Nikos Kabasele was born in Athens in 1986 and grew up in Alexandroupolis. He was painting from a very young age. He graduated from the Athens School of Fine Arts and from the École Européenne Supérieure de l’Image (Master BD,Angoulême). He has participated in various comics festivals and collective exhibitions as an artist. He has also had personal exhibitions of his paintings. His work has been published by publishers such as: Hestia publishings, Enati Diastasi, ADDART, Paratiritis tis Thrakis and by the Ethnological Museum of Thrace. He has collaborated with magazines such as: ANTI, Mple Komitis and Comic Cultura. His hobbies are: miniature painting, boardgames and mixed martial arts. He lives and works in Alexandroupolis, as an art teacher in SOS Children’s Village of Thrace and as a freelance artist.  

John London is Professor of Hispanic Studies and Director of the Centre for Catalan Studies at Queen Mary University of London. His books include Reception and Renewal in Modern Spanish Theatre (1997), Contextos de Joan Brossa (2010) and, as editor, Contemporary Catalan Theatre (1996, with David George), Theatre under the Nazis (2000), and One Hundred Years of Futurism (2017). He has translated plays from Catalan, Portuguese, Romanian, and Spanish by playwrights such as Sergi Belbel, Pedro Calderón de la Barca, Federico García Lorca, Andreea Valean, and Pedro Vicente. John’s own published and performed texts include You Know How These Things Are (1998), Right (1999), The New Europe (2000), and Nex (2005). He completed The COVID Trilogy with Chris Danowski, from which Another Time This Time was produced in 2022.
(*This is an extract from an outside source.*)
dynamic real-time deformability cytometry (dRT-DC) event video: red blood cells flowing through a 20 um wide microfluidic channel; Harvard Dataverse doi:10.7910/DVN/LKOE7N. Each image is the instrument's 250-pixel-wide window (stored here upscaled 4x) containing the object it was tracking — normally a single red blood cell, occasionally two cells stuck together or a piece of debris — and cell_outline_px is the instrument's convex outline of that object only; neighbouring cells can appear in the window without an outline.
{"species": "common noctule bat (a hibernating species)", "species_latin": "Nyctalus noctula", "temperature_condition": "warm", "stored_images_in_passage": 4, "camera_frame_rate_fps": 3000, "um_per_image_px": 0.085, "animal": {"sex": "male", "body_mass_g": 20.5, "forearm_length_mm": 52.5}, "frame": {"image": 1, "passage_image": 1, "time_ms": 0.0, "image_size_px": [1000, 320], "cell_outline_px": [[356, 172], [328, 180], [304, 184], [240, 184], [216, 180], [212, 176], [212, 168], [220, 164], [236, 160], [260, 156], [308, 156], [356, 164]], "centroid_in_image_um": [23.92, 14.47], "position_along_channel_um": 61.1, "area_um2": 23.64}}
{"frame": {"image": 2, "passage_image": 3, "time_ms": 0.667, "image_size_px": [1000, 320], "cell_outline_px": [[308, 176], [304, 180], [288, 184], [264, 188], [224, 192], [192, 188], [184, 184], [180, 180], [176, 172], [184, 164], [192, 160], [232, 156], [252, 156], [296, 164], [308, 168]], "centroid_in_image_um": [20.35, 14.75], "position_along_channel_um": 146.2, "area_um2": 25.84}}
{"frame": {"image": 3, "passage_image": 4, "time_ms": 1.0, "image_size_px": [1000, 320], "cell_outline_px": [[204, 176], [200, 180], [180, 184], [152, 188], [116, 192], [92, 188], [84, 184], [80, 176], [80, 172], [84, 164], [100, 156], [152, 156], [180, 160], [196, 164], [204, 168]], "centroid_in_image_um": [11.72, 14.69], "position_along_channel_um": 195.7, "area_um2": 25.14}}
Lynn Lu (PhD, AFHEA) is a visual artist who lives and works between Singapore and London, and trained in USA, France, Japan, and Australia. Her research-led multidisciplinary practice emerges from her interests in context and site specificity, participation and collaboration, and the poetics of absurdity. Engaging vigorously with the present reality of all that is here-and-now, the meaning of her works often manifests in the resonant relationships created between herself and her audience. Lynn exhibits and performs worldwide. Selected venues include National Gallery Singapore (2022), SFMOMA (2021), Staatlichen Kunstsammlungen Dresden (2019), Science Gallery London (2017), Saatchi Gallery (2017), Palais de Tokyo (2015), The Barbican (2015), Perth Institute of Contemporary Arts (2013), Tate Modern (2010), Beijing 798 Art Zone (2009), and Singapore Art Museum (2007). Lynn is a Visiting Artist at London College of Communication, UAL, Associate Lecturer at Nanyang Academy of Fine Arts, and Associate Artist at ]performance s p a c e [.

Kostis Ntemos was born in Athens on the 2nd of January 1980. Through juvenile introversion and later nerdom he seeked to explore and explain how and why he was so attracted to fantasy and reverie. This corpus of dreamscapes led him to poetry and heavy metal for answers. He is currently preoccupied with astrophotography and medieval bookbinding.

Simon Persighetti is a member of Small Acts based in Cornwall, UK. working with people and places to create live participatory artworks and performances that invite audiences and participants to investigate their own relationships with the places in which they live, work and play. He is also a core member of Wrights & Sites, a group of performance-trained artists who produced international site-specific performances, walking projects, publications, and other artworks since 1997. Their latest Mis-Guide book, The Architect-Walker was published in 2018 by Triarchy Press, UK.